我正在研究一个围绕混沌振荡器的项目。现在,我刚刚使用四阶 Runge-Kutta 在 Python 中编写了 Lorenz Attractor:
'''
Created on 19 feb. 2018
@author: judvuyst
'''
import matplotlib.pyplot as plt
from mpl_toolkits.mplot3d import Axes3D
import numpy as np
import matplotlib.animation as animation
#Differential equations of a Lorenz System
def X(x, y, s):
return s * (y - x)
def Y(x, y, z, r):
return (-x) * z + r * x - y
def Z(x, y, z, b):
return x * y - b * z
#RK4 for the differential equations
def RK4(x, y, z, s, r, b, h):
k_1 = X(x, y, s)
l_1 = Y(x, y, z, r)
m_1 = Z(x, y, z, b)
k_2 = X((x + k_1 * h * 0.5), (y + l_1 * h * 0.5), s)

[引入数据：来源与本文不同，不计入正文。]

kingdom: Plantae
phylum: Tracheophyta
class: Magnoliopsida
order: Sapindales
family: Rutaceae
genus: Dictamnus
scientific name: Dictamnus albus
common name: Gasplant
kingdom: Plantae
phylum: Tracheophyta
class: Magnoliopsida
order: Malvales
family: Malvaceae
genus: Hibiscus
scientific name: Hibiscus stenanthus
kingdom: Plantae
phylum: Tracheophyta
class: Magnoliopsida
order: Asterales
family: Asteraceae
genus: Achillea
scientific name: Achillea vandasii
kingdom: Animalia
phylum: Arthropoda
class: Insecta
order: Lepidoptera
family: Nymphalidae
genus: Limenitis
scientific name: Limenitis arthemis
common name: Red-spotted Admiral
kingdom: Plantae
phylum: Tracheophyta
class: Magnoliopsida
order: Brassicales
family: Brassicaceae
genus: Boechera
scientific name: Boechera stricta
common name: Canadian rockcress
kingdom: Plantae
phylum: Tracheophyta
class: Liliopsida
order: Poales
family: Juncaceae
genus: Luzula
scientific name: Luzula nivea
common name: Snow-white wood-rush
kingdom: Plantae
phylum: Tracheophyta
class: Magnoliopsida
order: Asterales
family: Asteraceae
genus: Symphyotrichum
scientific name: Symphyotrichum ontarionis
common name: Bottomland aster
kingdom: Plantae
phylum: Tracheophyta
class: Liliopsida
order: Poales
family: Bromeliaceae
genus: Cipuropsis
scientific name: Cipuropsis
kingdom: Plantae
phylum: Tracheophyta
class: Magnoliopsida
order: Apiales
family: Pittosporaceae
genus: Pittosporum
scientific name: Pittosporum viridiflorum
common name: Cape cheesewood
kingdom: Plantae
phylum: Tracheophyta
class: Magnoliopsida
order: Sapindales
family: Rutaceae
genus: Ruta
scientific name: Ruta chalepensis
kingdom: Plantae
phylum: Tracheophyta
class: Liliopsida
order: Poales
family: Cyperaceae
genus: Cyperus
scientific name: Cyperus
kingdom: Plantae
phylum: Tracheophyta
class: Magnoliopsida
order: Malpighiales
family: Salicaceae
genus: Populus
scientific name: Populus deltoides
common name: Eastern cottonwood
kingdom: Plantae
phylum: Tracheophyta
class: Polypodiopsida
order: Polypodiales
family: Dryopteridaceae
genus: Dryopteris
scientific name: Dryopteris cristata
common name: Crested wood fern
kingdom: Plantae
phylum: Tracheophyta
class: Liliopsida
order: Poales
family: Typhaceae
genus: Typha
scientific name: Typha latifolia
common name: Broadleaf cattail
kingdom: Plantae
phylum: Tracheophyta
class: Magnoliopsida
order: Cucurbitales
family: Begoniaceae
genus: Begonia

l_2 = Y((x + k_1 * h * 0.5), (y + l_1 * h * 0.5), (z + m_1 * h * 0.5), r)
m_2 = Z((x + k_1 * h * 0.5), (y + l_1 * h * 0.5), (z + m_1 * h * 0.5), b)
k_3 = X((x + k_2 * h * 0.5), (y + l_2 * h * 0.5), s)
l_3 = Y((x + k_2 * h * 0.5), (y + l_2 * h * 0.5), (z + m_2 * h * 0.5), r)
m_3 = Z((x + k_2 * h * 0.5), (y + l_2 * h * 0.5), (z + m_2 * h * 0.5), b)
k_4 = X((x + k_3 * h), (y + l_3 * h), s)
l_4 = Y((x + k_3 * h), (y + l_3 * h), (z + m_3 * h), r)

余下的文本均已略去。